When it explores the minute-to-minute difficulties of fatherhood, and the failures of even the best parents -- the way grown men can act like boys, wounded by the thoughtless words of their kids -- "The Boys Are Back" is compelling, like an online parenting debate transplanted into real life. Caring for 6-year-old Artie as well as Harry (George MacKay), his teenage son from a previous marriage, Joe rejects rule-based parenting, and the house of men soon devolves into a kind of controlled chaos. "The more rules there are, the more laws are broken," explains Joe, and his boys are soon cannonballing into hot tubs and playing hide-and-seek in the darkest bush.
It's too bad that in order to get to the scenes of Joe and his boys, you must first slog through the dreaded dead-spouse sequence, which takes up the first 15 minutes of a film that could easily have been 20 minutes shorter. Before you can even make a dent in your popcorn, you're plunged into flashbacks of Joe and doomed Laura (Laura Fraser), living the good life in their charming Outback home. From there, "The Boys Are Back" ticks off boxes: Here's the scene where she collapses at a party; here's where Joe tries to explain her illness to Artie; here's where she dies; here's where Joe lashes out at the wake.
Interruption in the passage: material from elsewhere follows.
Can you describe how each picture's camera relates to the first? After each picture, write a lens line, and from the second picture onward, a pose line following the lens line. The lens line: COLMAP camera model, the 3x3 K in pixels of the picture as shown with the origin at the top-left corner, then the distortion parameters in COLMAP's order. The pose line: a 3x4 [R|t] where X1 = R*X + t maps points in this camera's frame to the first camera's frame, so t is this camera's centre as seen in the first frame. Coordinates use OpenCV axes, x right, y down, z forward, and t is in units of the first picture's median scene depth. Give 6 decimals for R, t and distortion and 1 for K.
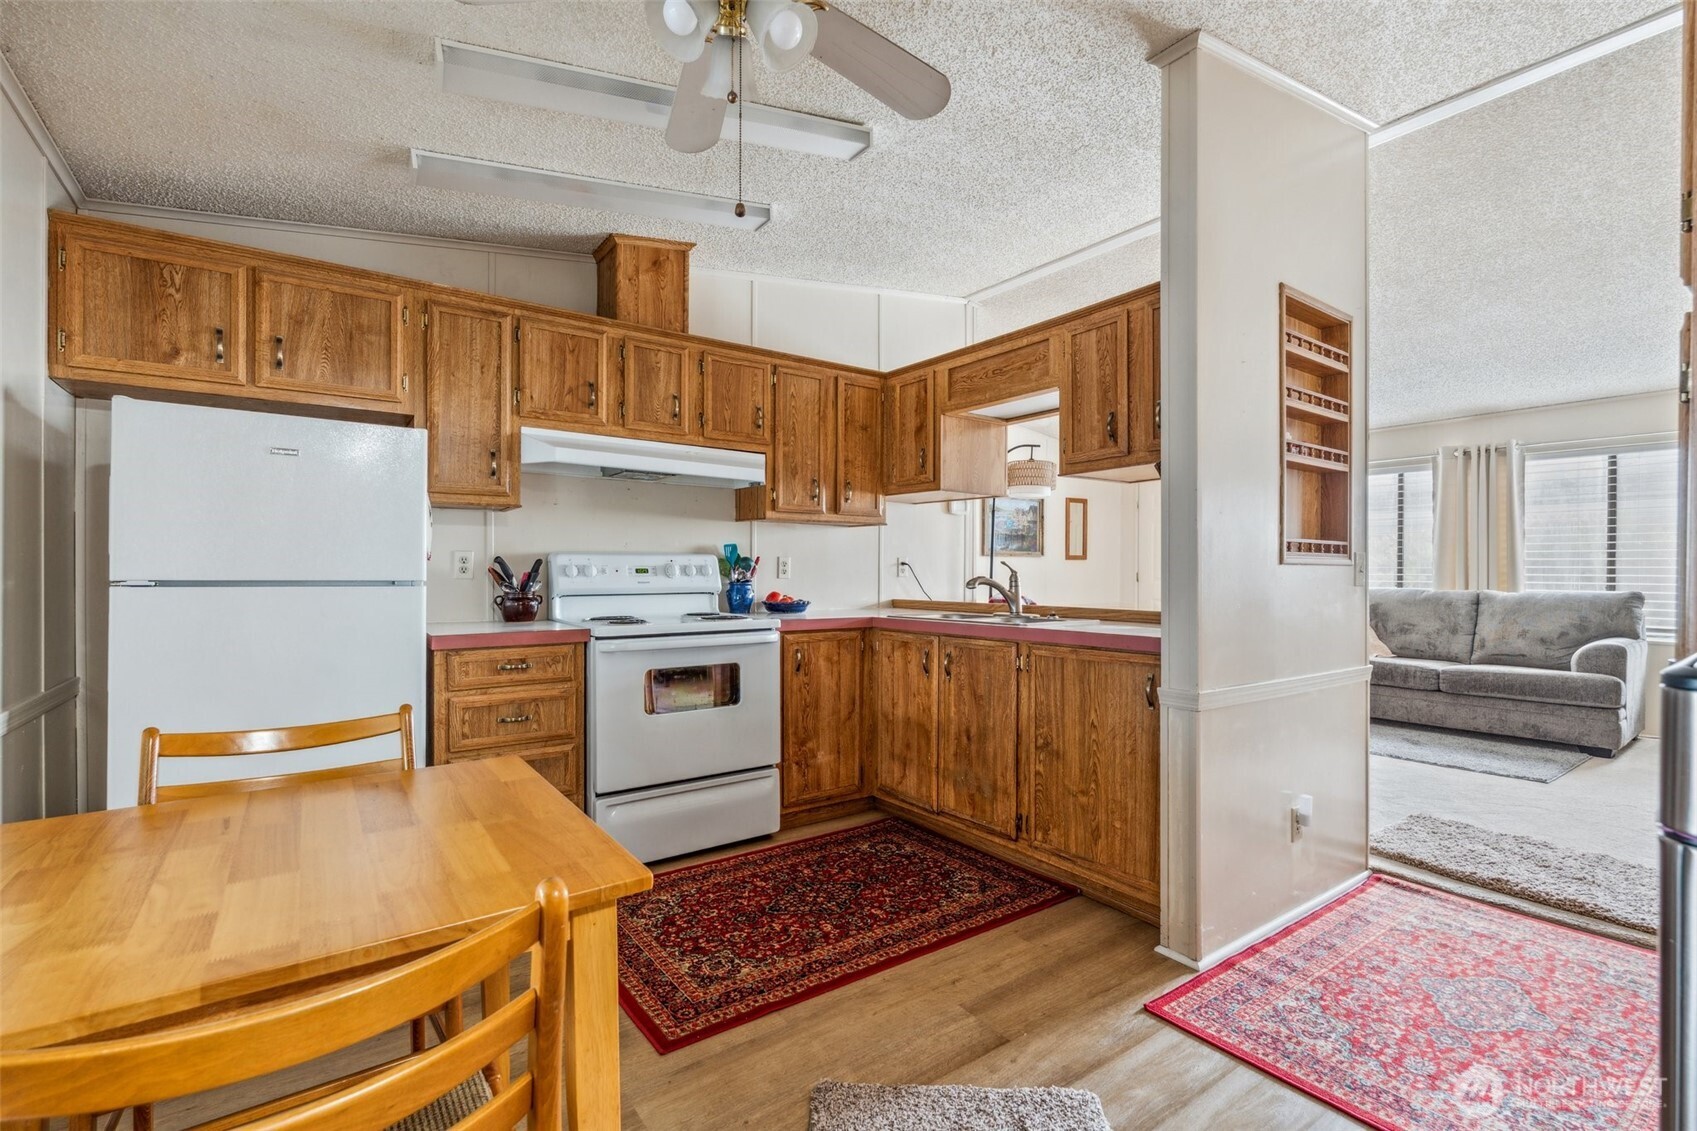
lens RADIAL K [[750.1, 0, 848.5], [0, 750.1, 565.5], [0, 0, 1]] dist [0.002436, 0.000416]
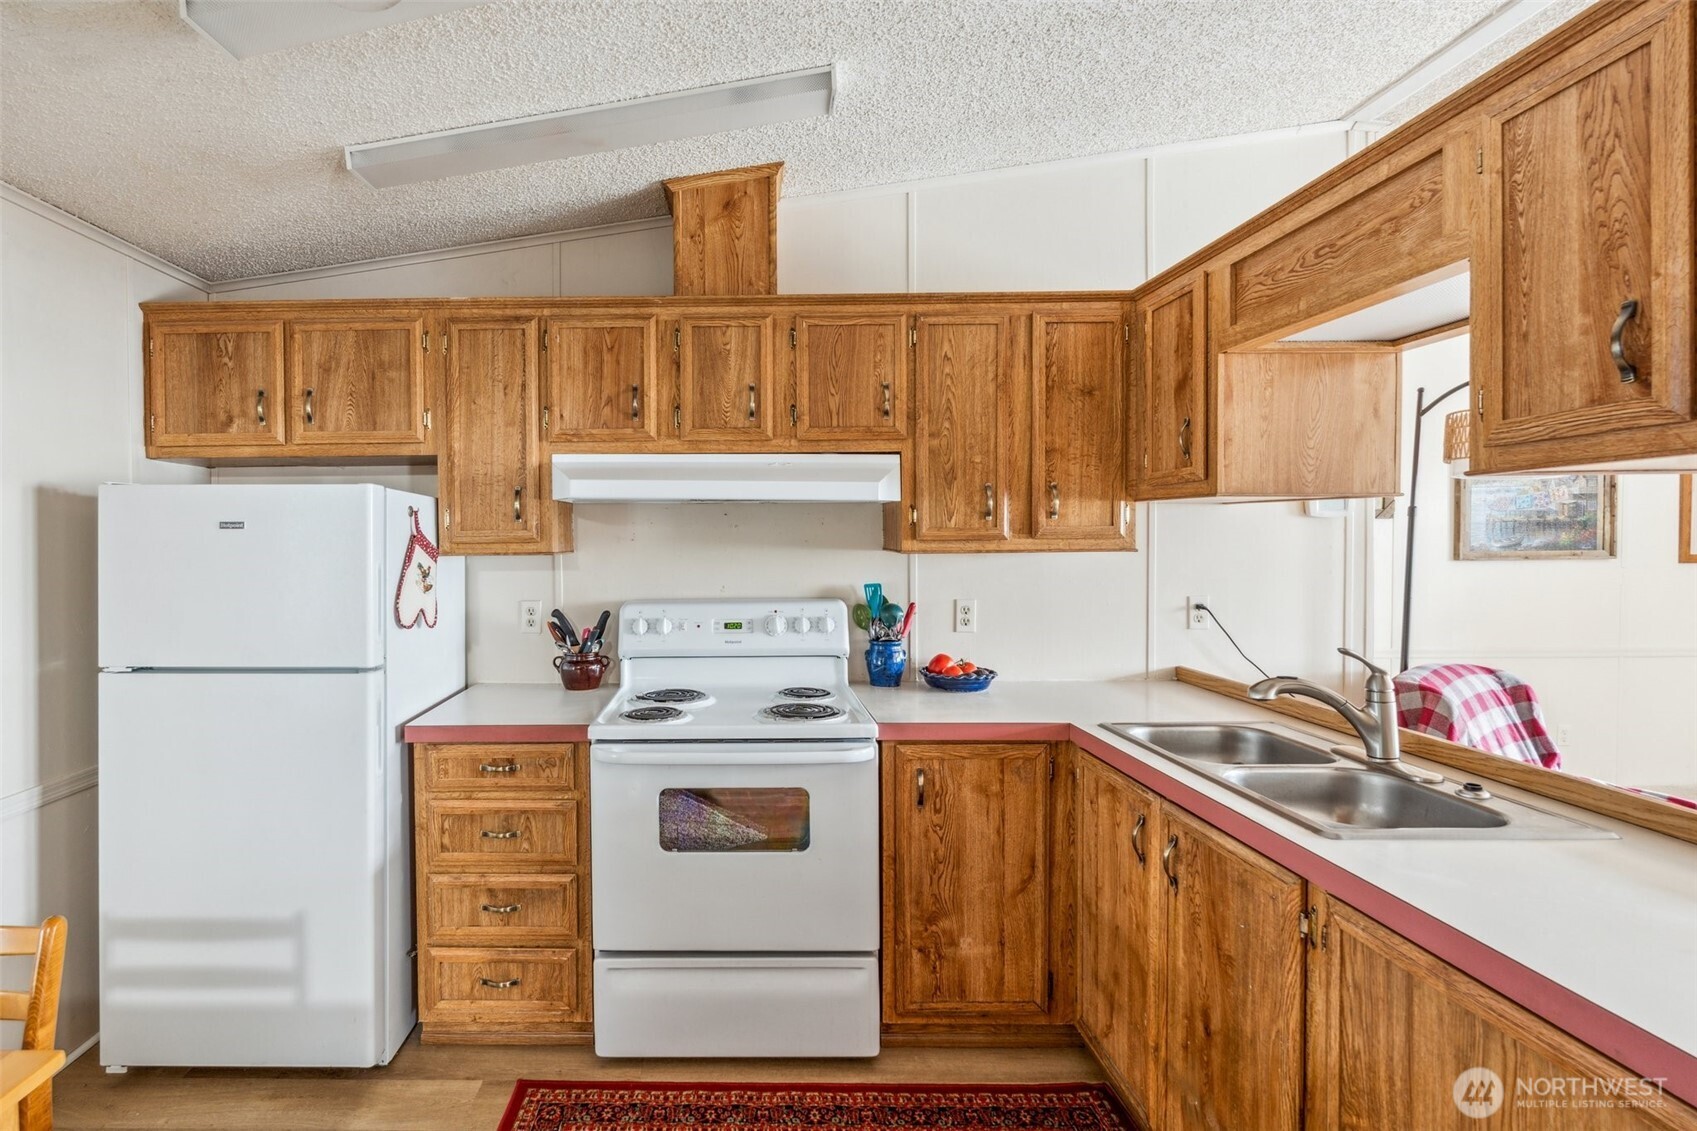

Why put us though this? Why should we put ourselves through this? That the scenes are sensitively written (by Allan Cubitt, based on Simon Carr's memoir) and filmed (by "Shine" director Scott Hicks) does nothing to alter their familiarity, or to mitigate the sense that the audience is being asked for too great an emotional investment in characters we hardly know.
Once we do get to know Joe, it can be hard to warm up to his plight. There are, after all, millions of single parents in the world without a steady sportswriting job, helpful friends and a cozy house in Australia. Owen, to his credit, is unafraid to make Joe irritating, the kind of dad who confidently mouths off about his philosophy of child-rearing based on his vast days of experience. His laissez-faire parenting soon butts heads with reality, as the movie gins up an unconvincing series of crises to force Joe and his kids apart -- and then takes what seems like hours to resolve its thin plot.
What power the movie has comes from its stars, especially the two boys, who give very different but very convincing performances. McAnulty, as the younger Artie, is a twitching bundle of energy, forever flitting around the issue of his mother in conversation before suddenly, painfully, landing on it. MacKay, as teenage Harry, resembles a less-hysterical Rupert Grint (Ron Weasley in the "Harry Potter" series); he's quiet and sad and lonely, and his resentment of his father's abandonment mixes uneasily with his admiration for the life his father's built.
Joe describes his parenting style as "Just say yes." By the end of "The Boys Are Back," you will feel for Joe and his kids -- but you might wish you'd just said no, instead.
The Boys Are Back (100 minutes) is rated PG-13 for some sexual language and thematic elements.